Sementara itu, KIP—terutama untuk jenjang pendidikan tinggi—hanya diberikan kepada siswa dari keluarga desil 1–3, sebagaimana diungkapkan Detikcom dan IDN Times.
Desil 4: Hanya KIP dan Kis
Warga desil 4 tidak lagi berhak menerima PKH dan BPNT.
Mereka hanya bisa mengakses KIP (jika masih masuk kriteria desil 1–3 untuk KIP Kuliah) dan Kis (PBI-JKN).

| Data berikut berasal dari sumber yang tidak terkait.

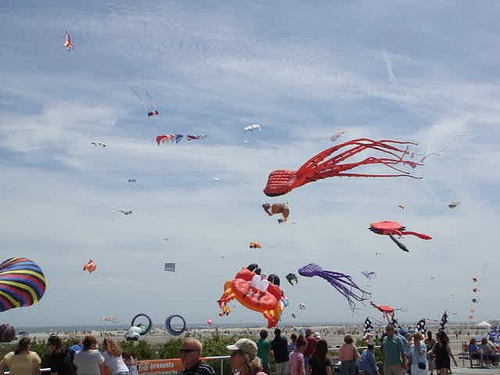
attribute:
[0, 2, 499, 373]
daytime scene — nice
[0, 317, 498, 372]
people — in white, in group,  different kind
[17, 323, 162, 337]
hills — far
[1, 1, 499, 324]
sky looks beautiful —  clear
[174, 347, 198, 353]
sunglasses —  man's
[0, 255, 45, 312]
multicolored stripes — multicolored 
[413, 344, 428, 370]
black purse —  black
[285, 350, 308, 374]
pink shirt —  pink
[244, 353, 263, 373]
long hair —  long,  woman's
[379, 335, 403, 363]
green shirt —  man's,  light green,  short sleeved,  blue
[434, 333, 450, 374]
dress is black —  black,  lady's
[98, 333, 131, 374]
woman — blonde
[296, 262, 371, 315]
purple kite — jellyfish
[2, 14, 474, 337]
kites — flown, beautiful, in air, for tournament, flying, crab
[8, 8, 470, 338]
sky — beautiful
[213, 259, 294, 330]
kite — large, crab shaped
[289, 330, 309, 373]
woman —  young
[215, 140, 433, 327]
objects —  Flying,  colored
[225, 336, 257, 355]
lid —  white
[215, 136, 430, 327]
balloons —  Different Colors,  flying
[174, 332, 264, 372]
friends — a couple,  talking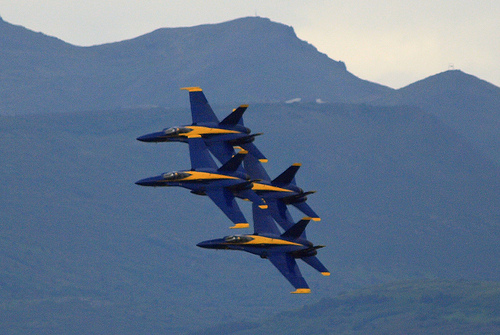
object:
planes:
[133, 86, 267, 172]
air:
[345, 152, 499, 335]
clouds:
[0, 0, 499, 90]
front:
[193, 238, 238, 252]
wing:
[267, 254, 310, 293]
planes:
[132, 132, 297, 228]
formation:
[133, 85, 331, 295]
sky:
[0, 0, 499, 93]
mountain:
[0, 101, 499, 334]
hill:
[390, 69, 498, 116]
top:
[210, 13, 303, 57]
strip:
[244, 234, 301, 249]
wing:
[177, 86, 222, 123]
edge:
[180, 85, 200, 127]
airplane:
[194, 202, 331, 295]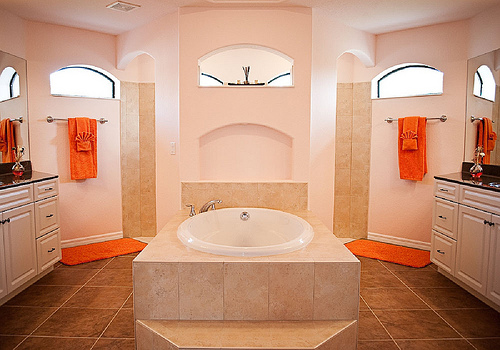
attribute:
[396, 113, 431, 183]
towels — orange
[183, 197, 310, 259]
tub — white, bath tub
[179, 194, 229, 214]
faucet — silver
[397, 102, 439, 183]
towel — orange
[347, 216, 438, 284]
mat — orange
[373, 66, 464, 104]
window — arched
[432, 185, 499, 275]
cabinets — white, wood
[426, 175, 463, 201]
drawer — white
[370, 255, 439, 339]
tiles — marble, tiled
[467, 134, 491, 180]
bottle — round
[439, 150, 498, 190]
countertop — shiny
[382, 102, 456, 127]
rack — silver, sivler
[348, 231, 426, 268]
rug — orange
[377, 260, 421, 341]
floor — brown, tiles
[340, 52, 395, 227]
doorway — arched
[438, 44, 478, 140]
wall — white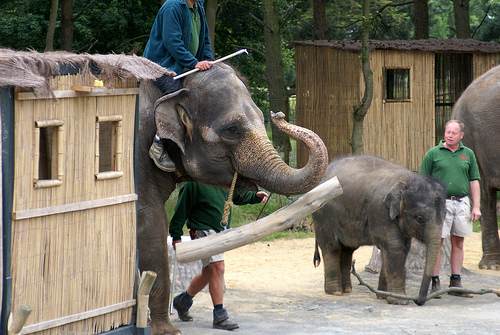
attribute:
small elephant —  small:
[309, 153, 447, 305]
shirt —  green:
[415, 138, 480, 203]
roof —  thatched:
[283, 37, 499, 58]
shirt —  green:
[416, 138, 480, 195]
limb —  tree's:
[334, 272, 497, 307]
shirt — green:
[410, 129, 484, 197]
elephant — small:
[56, 65, 331, 281]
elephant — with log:
[276, 110, 451, 321]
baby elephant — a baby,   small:
[315, 155, 446, 305]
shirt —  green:
[422, 139, 479, 200]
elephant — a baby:
[308, 156, 449, 307]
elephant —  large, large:
[128, 62, 330, 332]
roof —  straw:
[287, 32, 490, 47]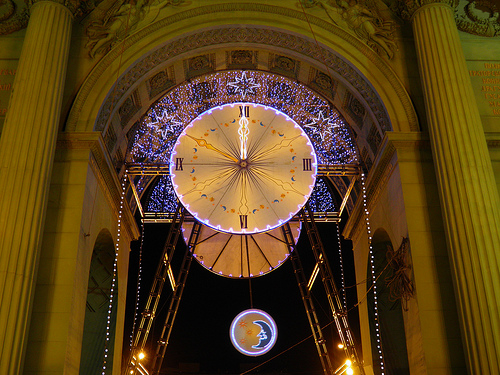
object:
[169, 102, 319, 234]
clock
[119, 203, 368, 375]
scaffolding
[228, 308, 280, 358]
sun and moon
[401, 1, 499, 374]
pillar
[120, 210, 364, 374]
sky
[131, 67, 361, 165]
display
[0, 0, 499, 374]
building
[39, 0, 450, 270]
wall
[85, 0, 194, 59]
statue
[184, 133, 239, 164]
hand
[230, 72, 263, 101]
star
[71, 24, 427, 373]
archway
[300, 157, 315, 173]
3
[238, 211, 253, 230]
6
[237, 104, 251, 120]
12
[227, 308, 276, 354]
crescent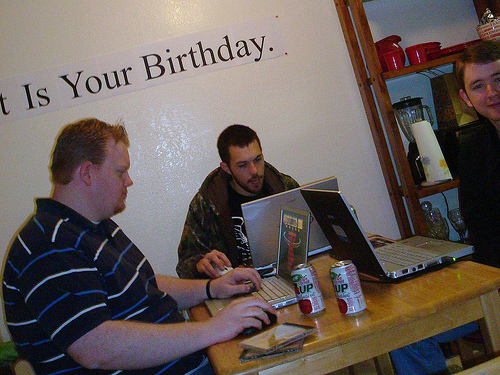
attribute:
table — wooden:
[191, 236, 498, 374]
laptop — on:
[203, 209, 309, 334]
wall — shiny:
[0, 0, 410, 344]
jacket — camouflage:
[174, 165, 300, 279]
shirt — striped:
[3, 199, 213, 374]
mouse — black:
[240, 312, 275, 338]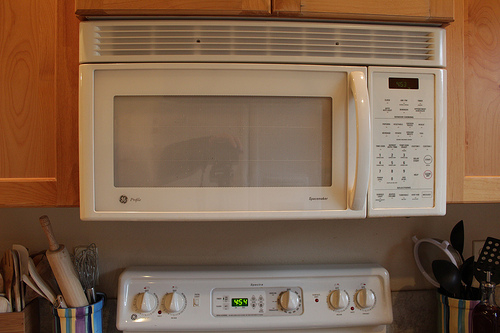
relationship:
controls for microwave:
[374, 96, 434, 208] [77, 16, 448, 222]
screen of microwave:
[113, 95, 334, 189] [77, 16, 448, 222]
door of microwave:
[78, 63, 366, 220] [77, 16, 448, 222]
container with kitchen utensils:
[52, 290, 104, 332] [21, 211, 100, 307]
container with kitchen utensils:
[436, 288, 483, 332] [408, 220, 500, 301]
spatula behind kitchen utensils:
[28, 254, 60, 305] [39, 215, 89, 307]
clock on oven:
[230, 296, 250, 307] [114, 266, 394, 332]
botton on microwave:
[423, 153, 435, 165] [77, 16, 448, 222]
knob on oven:
[279, 288, 299, 311] [114, 266, 394, 332]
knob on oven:
[328, 290, 348, 309] [114, 266, 394, 332]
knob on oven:
[163, 291, 185, 313] [114, 266, 394, 332]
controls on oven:
[135, 291, 159, 313] [114, 266, 394, 332]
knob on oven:
[357, 288, 374, 307] [114, 266, 394, 332]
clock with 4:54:
[230, 296, 250, 307] [234, 297, 247, 305]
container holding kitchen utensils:
[52, 290, 104, 332] [21, 211, 100, 307]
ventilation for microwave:
[79, 20, 448, 67] [77, 16, 448, 222]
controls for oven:
[131, 287, 377, 318] [114, 266, 394, 332]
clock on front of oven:
[230, 296, 250, 307] [114, 266, 394, 332]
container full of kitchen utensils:
[52, 290, 104, 332] [21, 211, 100, 307]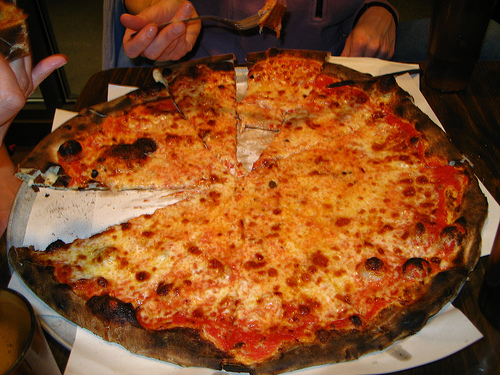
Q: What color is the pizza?
A: The pizza is orange.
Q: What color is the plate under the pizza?
A: The plate is white.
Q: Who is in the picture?
A: Two people are in the picture.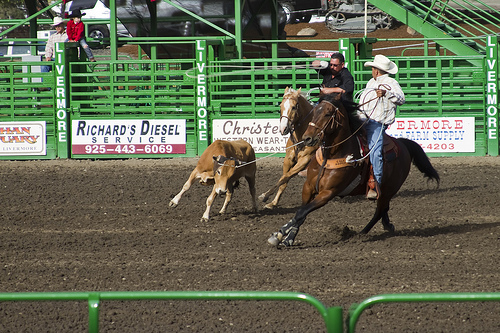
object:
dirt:
[0, 154, 500, 333]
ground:
[0, 155, 500, 333]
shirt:
[354, 74, 406, 128]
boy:
[62, 9, 97, 63]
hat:
[361, 53, 396, 75]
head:
[210, 153, 248, 198]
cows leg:
[170, 165, 201, 205]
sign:
[71, 118, 188, 154]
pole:
[484, 31, 500, 158]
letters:
[198, 130, 206, 142]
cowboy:
[356, 53, 405, 200]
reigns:
[321, 84, 392, 149]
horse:
[265, 87, 440, 247]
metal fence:
[0, 290, 500, 333]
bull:
[167, 139, 259, 223]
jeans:
[360, 118, 389, 187]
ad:
[70, 119, 186, 154]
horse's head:
[278, 86, 301, 136]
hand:
[373, 88, 386, 98]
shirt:
[62, 17, 85, 39]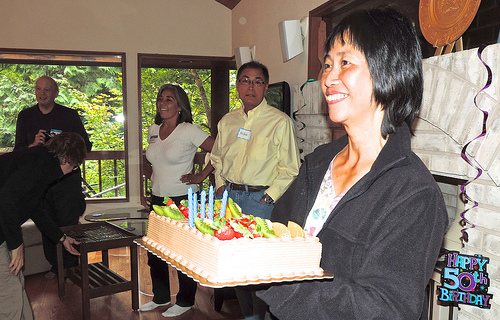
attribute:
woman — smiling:
[249, 1, 460, 316]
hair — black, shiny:
[321, 12, 431, 135]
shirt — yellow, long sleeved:
[210, 96, 305, 198]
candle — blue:
[220, 190, 228, 219]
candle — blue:
[191, 187, 201, 223]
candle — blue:
[208, 179, 217, 223]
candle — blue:
[183, 182, 195, 224]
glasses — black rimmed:
[240, 71, 275, 96]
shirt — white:
[147, 120, 210, 203]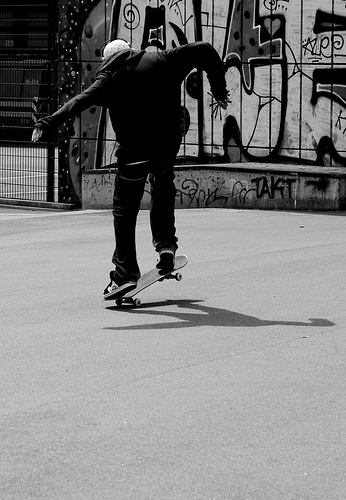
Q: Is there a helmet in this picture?
A: No, there are no helmets.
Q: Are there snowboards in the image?
A: No, there are no snowboards.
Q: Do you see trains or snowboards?
A: No, there are no snowboards or trains.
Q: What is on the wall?
A: The graffiti is on the wall.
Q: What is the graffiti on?
A: The graffiti is on the wall.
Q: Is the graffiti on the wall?
A: Yes, the graffiti is on the wall.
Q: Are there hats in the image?
A: Yes, there is a hat.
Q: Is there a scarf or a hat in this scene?
A: Yes, there is a hat.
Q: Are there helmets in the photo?
A: No, there are no helmets.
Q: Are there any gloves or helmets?
A: No, there are no helmets or gloves.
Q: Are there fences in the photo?
A: Yes, there is a fence.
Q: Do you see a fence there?
A: Yes, there is a fence.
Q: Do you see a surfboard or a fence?
A: Yes, there is a fence.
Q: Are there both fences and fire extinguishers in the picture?
A: No, there is a fence but no fire extinguishers.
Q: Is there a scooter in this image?
A: No, there are no scooters.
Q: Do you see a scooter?
A: No, there are no scooters.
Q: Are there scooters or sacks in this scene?
A: No, there are no scooters or sacks.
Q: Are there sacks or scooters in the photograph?
A: No, there are no scooters or sacks.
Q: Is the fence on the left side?
A: Yes, the fence is on the left of the image.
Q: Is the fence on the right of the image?
A: No, the fence is on the left of the image.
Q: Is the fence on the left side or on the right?
A: The fence is on the left of the image.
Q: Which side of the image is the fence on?
A: The fence is on the left of the image.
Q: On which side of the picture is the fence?
A: The fence is on the left of the image.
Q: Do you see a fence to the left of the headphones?
A: Yes, there is a fence to the left of the headphones.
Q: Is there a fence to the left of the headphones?
A: Yes, there is a fence to the left of the headphones.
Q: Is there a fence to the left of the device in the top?
A: Yes, there is a fence to the left of the headphones.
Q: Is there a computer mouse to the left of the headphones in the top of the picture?
A: No, there is a fence to the left of the headphones.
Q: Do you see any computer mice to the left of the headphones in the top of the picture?
A: No, there is a fence to the left of the headphones.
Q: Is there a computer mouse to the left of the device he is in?
A: No, there is a fence to the left of the headphones.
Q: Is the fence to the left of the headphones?
A: Yes, the fence is to the left of the headphones.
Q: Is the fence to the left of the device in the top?
A: Yes, the fence is to the left of the headphones.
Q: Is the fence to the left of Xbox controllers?
A: No, the fence is to the left of the headphones.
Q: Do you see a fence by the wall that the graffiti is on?
A: Yes, there is a fence by the wall.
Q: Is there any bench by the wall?
A: No, there is a fence by the wall.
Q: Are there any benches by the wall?
A: No, there is a fence by the wall.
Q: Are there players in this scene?
A: No, there are no players.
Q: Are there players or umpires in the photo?
A: No, there are no players or umpires.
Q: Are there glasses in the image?
A: No, there are no glasses.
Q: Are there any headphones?
A: Yes, there are headphones.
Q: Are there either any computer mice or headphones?
A: Yes, there are headphones.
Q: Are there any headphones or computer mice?
A: Yes, there are headphones.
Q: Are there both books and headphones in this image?
A: No, there are headphones but no books.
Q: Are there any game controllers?
A: No, there are no game controllers.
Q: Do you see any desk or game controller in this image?
A: No, there are no game controllers or desks.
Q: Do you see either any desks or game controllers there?
A: No, there are no game controllers or desks.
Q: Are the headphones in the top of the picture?
A: Yes, the headphones are in the top of the image.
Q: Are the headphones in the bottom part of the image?
A: No, the headphones are in the top of the image.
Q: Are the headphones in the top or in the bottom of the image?
A: The headphones are in the top of the image.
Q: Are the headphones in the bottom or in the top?
A: The headphones are in the top of the image.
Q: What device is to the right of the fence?
A: The device is headphones.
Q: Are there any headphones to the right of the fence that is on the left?
A: Yes, there are headphones to the right of the fence.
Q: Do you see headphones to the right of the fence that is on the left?
A: Yes, there are headphones to the right of the fence.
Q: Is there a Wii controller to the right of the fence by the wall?
A: No, there are headphones to the right of the fence.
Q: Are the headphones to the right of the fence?
A: Yes, the headphones are to the right of the fence.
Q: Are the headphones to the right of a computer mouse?
A: No, the headphones are to the right of the fence.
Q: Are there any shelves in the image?
A: No, there are no shelves.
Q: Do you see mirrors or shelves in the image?
A: No, there are no shelves or mirrors.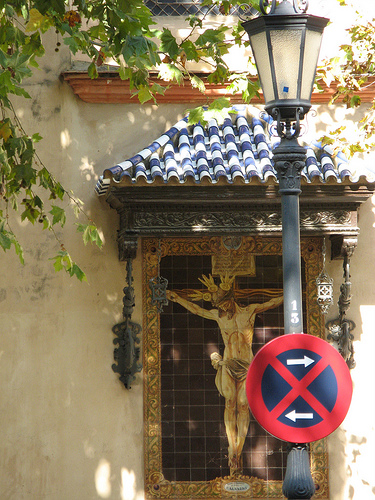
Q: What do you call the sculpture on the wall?
A: A crucifix.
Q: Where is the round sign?
A: On the lamppost.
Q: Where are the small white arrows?
A: On the sign.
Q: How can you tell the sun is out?
A: It is casting shadows.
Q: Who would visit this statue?
A: Religious people.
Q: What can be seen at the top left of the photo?
A: Leafs on a branch.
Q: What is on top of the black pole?
A: A lamp.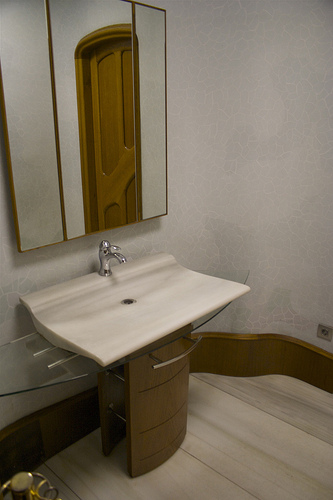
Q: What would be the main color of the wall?
A: White.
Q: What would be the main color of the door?
A: Brown.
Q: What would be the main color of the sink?
A: White.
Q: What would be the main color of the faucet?
A: Silver.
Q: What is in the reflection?
A: Door.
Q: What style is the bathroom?
A: Modern.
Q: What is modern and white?
A: Sink.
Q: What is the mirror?
A: Large.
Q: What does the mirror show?
A: Door.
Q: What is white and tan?
A: Vanity.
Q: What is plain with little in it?
A: Bathroom.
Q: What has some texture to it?
A: The wall.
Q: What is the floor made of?
A: Wood.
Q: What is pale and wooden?
A: Floor.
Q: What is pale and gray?
A: Wallpaper.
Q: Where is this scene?
A: Bathroom.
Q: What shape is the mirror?
A: Rectangular.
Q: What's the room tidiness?
A: Very tidy.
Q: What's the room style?
A: Modern.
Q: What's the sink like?
A: Flat.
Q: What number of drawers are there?
A: 3.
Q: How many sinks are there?
A: One.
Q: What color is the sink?
A: White.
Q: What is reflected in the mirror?
A: A door.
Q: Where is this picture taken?
A: Bathroom.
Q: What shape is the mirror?
A: Square.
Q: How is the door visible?
A: The mirror.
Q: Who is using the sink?
A: No one.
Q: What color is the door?
A: Brown.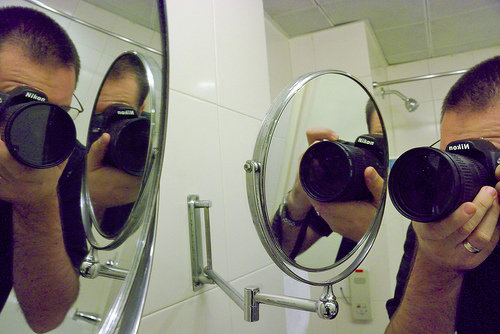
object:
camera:
[0, 85, 77, 169]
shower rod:
[381, 86, 420, 112]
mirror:
[0, 0, 172, 334]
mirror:
[243, 68, 389, 286]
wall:
[389, 1, 438, 143]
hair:
[438, 53, 499, 124]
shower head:
[404, 98, 419, 113]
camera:
[388, 137, 500, 223]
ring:
[463, 241, 480, 254]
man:
[86, 51, 149, 237]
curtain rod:
[372, 67, 472, 113]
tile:
[192, 118, 246, 254]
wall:
[184, 8, 243, 321]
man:
[368, 47, 497, 332]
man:
[0, 5, 90, 334]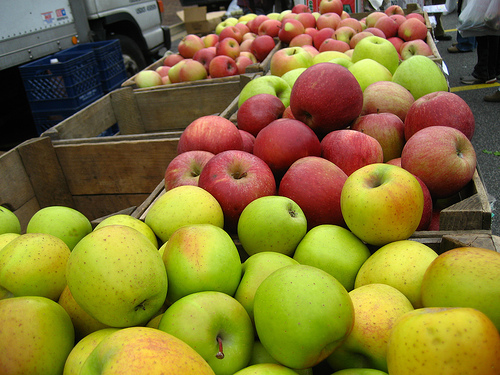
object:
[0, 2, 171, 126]
side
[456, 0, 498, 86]
person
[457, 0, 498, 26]
shirt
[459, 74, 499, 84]
shoe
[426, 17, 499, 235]
ground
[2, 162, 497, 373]
yellow apples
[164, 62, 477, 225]
red apples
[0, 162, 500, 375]
green apple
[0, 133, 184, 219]
crates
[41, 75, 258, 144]
crates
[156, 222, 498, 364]
crates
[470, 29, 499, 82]
pants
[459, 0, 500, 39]
bag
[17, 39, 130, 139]
crates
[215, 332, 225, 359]
stem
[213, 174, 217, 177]
spot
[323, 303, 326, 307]
spots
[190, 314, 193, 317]
spots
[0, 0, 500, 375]
apple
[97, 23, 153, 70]
tyre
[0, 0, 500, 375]
cases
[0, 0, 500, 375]
market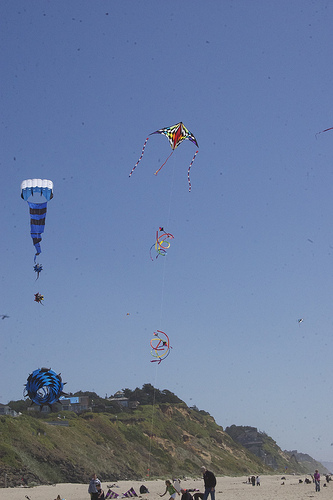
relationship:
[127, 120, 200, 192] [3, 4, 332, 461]
kite flying in sky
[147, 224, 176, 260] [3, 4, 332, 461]
kite flying in sky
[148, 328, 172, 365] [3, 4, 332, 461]
kite flying in sky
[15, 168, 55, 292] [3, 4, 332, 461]
blue kite flying in sky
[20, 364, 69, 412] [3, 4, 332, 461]
kite flying in sky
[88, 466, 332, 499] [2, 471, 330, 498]
people on beach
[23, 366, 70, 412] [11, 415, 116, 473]
kite above hill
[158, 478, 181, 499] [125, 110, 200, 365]
girl flying kite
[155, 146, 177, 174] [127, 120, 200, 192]
tail hanging from kite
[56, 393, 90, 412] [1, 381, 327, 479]
house on top hill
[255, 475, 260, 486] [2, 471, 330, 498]
people walking on beach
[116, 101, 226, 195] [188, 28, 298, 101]
airplane in sky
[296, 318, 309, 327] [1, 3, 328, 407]
airplane in sky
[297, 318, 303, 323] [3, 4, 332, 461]
airplane in sky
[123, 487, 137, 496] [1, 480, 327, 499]
kite in sand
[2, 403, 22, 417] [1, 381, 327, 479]
house on hill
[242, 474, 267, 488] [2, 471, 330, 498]
people walking on beach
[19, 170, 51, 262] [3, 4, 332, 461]
airplane in sky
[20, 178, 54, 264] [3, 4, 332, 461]
airplane in sky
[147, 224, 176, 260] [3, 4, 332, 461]
kite in sky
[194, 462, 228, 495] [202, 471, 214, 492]
man wearing shirt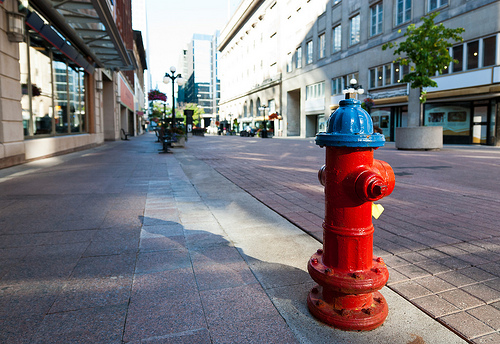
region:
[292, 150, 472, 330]
the hydrant is red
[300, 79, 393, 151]
the top is blue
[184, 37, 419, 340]
the hydrant is at the sidewalk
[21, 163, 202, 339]
the floor is bricked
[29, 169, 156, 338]
the ground is red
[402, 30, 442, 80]
the leaves are green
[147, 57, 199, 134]
the lamp post is off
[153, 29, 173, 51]
the sky is white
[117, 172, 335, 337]
the shadow on the ground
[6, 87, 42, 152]
the wall is beige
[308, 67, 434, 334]
Fire hydrant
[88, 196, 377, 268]
Brick pavers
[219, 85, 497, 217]
Stores along the walkway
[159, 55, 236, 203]
Street lights along the walkway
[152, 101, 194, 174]
Benches along the walkway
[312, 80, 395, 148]
Blue top on the fire hydrant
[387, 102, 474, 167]
A concrete planter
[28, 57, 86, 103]
Windows on the side of the building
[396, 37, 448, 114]
A tree along the walkway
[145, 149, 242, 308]
Brick pavers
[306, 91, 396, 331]
metal clean fire hydrant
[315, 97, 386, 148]
blue top on fire hydrant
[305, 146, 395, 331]
bottom of fire hydrant is red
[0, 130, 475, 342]
fire hydrant on sidewalk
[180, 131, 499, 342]
brick street next to fire hydrant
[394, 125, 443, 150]
cement planter behind fire hydrant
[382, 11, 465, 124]
green tree in planter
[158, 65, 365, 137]
four street lights near street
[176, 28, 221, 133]
glass building behind street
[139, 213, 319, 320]
long shadow of fire hydrant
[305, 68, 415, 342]
Fire hydrant in the middle of the city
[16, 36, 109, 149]
Windows of a downtown building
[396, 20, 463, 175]
Tree growing from a pot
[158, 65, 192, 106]
Light fixture in downtown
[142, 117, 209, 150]
Table outside of a building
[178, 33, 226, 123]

Hal ini sejalan dengan pernyataan narasumber bahwa:
“Yang dapat KIP tidak serta merta dapat PKH dan BPNT karena dilihat dulu desilnya.”
Tidak Otomatis Jadi Penerima Bansos
Penting dicatat, meskipun seseorang sudah terdata sebagai desil 1 atau 2, belum tentu langsung menjadi penerima bansos.
Kemensos melakukan verifikasi dan validasi melalui Data Terpadu Semesta Nasional (DTSEN) yang menggantikan DTKS.
Calon penerima harus memenuhi syarat administratif dan sesuai kriteria program.
Seperti diungkapkan dalam laman resmi Kemensos, masyarakat bisa mengecek status penerimaan bansos melalui situs cekbansos.kemensos.go.id atau aplikasi Cek Bansos.
Kesimpulan
Mekanisme bansos berbasis desil memastikan bantuan lebih adil dan merata.
Semakin rendah desil seseorang, semakin lengkap jenis bansos yang bisa diperoleh.
Namun, tidak semua program bansos bisa diakses bersamaan, bergantung pada klasifikasi desil dan kebijakan masing-masing program.
Bagi masyarakat, memahami penentuan desil ini krusial agar tidak salah persepsi tentang hak dan kewajiban dalam menerima bansos.